Plaçant la confiance mutuelle avant tout, le nouveau concept s’oppose à l’alliance militaire et l’expansion des armements et appelle à la sécurité commune et universelle. Il vise la sécurité sur un pied d’égalité et l’intensification de la coopération dans ce domaine. Au cœur du mécanisme de sécurité collective, l’Onu joue un rôle permanent. Il faut s’efforcer de maintenir l’autorité des Nations unies et d’augmenter leur efficacité. Des réformes rationnelles seront menées pour augmenter l’aptitude du Conseil de sécurité de l’Onu à traiter les nouveaux défis dans un but de développement commun.

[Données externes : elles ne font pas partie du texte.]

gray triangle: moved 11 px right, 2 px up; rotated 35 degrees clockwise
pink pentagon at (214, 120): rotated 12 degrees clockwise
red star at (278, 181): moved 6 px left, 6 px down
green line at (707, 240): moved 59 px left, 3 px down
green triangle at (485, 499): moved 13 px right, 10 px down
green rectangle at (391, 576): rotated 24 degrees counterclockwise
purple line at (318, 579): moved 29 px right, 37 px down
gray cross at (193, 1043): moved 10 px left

Départ de Chine de matériel de secours vers les régions victimes de tremblements de terre au Pakistan. Photo: Yang Shiyao

En préservant la diversité culturelle, les divers peuples doivent être encouragés à la coexistence. La diversité culturelle est une caractéristique de la société humaine et une importante force du progrès de l’humanité. Diverses nations peuvent se développer, s’enrichir et s’améliorer dans le dialogue et la communication. Comme l’a montré l’histoire, les conflits internationaux, en dernière analyse, résultent des disputes de bénéfices économiques bien plus que des différences entre les peuples. Dialogue, communication et compréhension et une attitude tolérance et respectueuse entre les nations sont indispensables à la paix et au développement du monde. Nous devrions respecter le droit de chaque pays à choisir lui-même son système social et son mode de développement. Les pays doivent être encouragés à l’émulation mutuelle au lieu de l’exclusion délibérée, pour l’apprentissage mutuel des points forts respectifs au lieu d’un modèle unique. Le dialogue et les échanges entre civilisations doivent se renforcer, permettant ainsi aux cultures de se compléter mutuellement dans la compétition et la comparaison.

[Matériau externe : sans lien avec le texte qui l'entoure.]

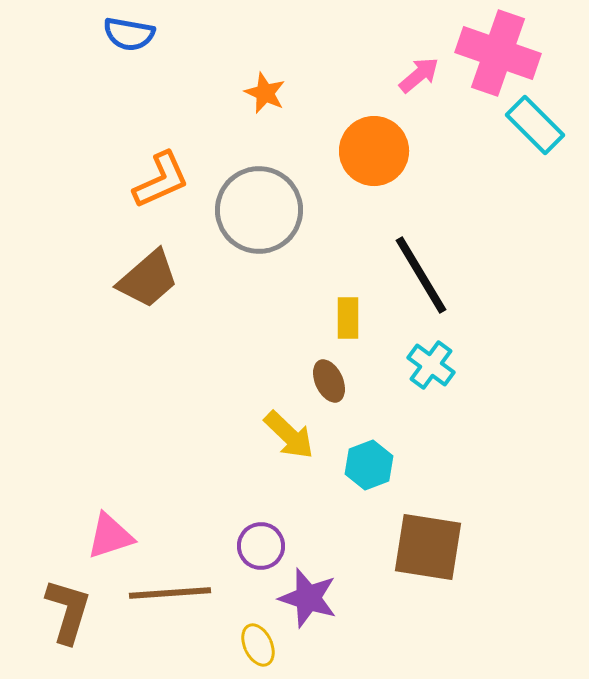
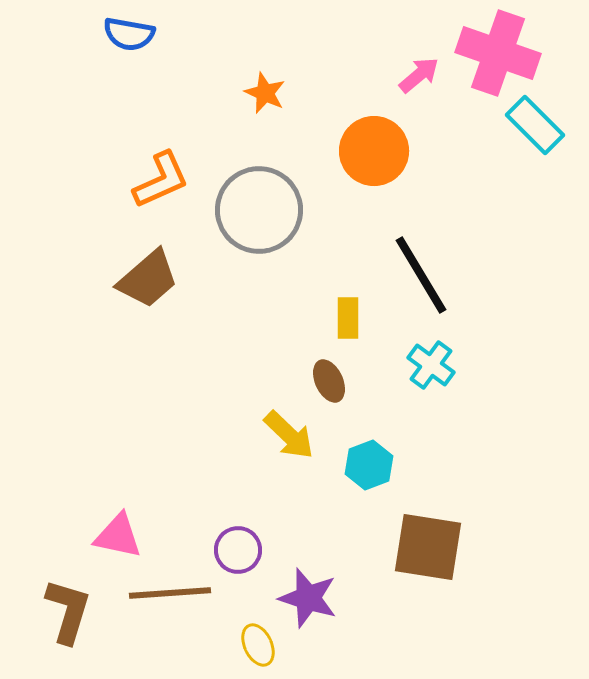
pink triangle: moved 8 px right; rotated 30 degrees clockwise
purple circle: moved 23 px left, 4 px down
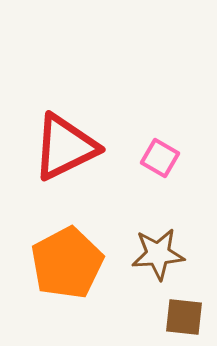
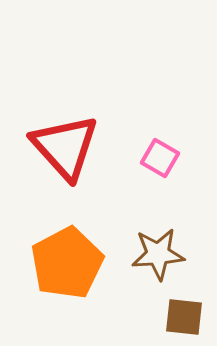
red triangle: rotated 46 degrees counterclockwise
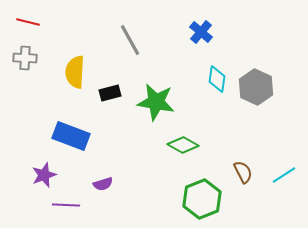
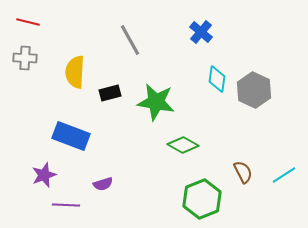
gray hexagon: moved 2 px left, 3 px down
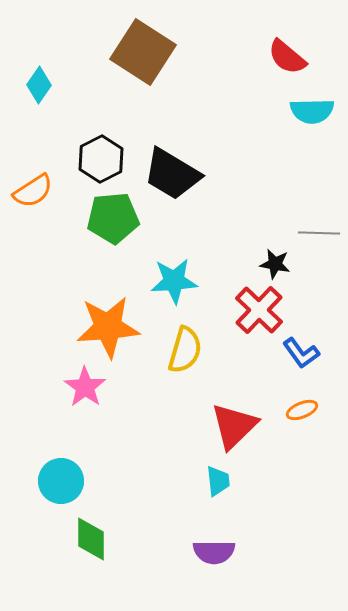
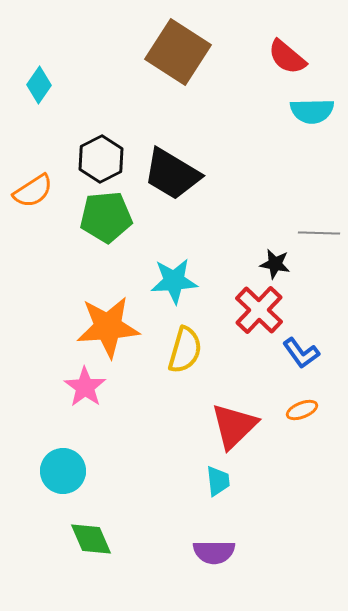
brown square: moved 35 px right
green pentagon: moved 7 px left, 1 px up
cyan circle: moved 2 px right, 10 px up
green diamond: rotated 24 degrees counterclockwise
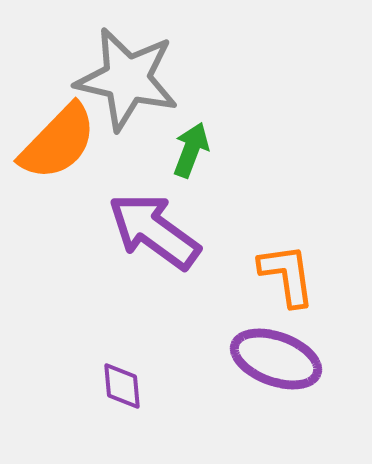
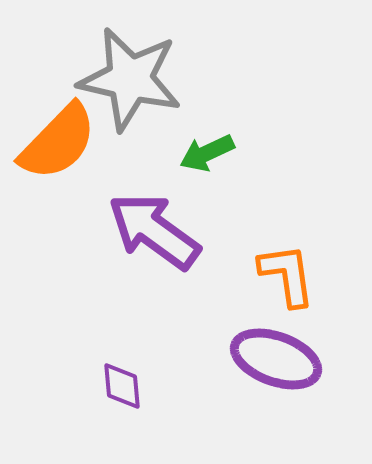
gray star: moved 3 px right
green arrow: moved 16 px right, 3 px down; rotated 136 degrees counterclockwise
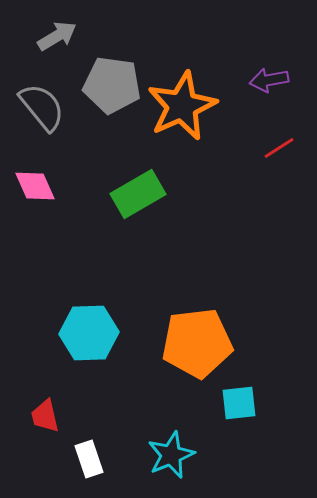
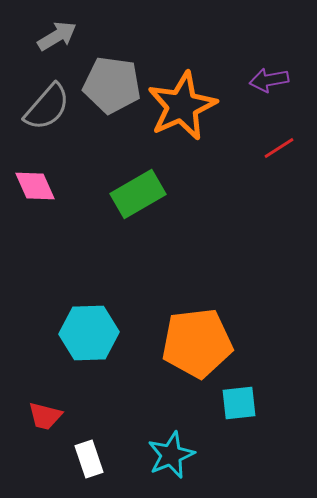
gray semicircle: moved 5 px right; rotated 80 degrees clockwise
red trapezoid: rotated 63 degrees counterclockwise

Nous devrions laisser tomber les craintes et les brouilles entre les peuples et rendre l’humanité plus harmonieuse et le monde plus coloré.

Concrétiser l’idéal de l’harmonie du monde requiert une lutte longue et ardue. Toutefois, cette idée doit refléter la tendance de l’époque et servir les intérêts de tous les pays. C’est le cours inévitable des relations internationales. La construction d’un monde harmonieux s’accomplira si nous travaillons solidairement à promouvoir le pluralisme et adhérons aux buts et principes de la charte des Nations unies.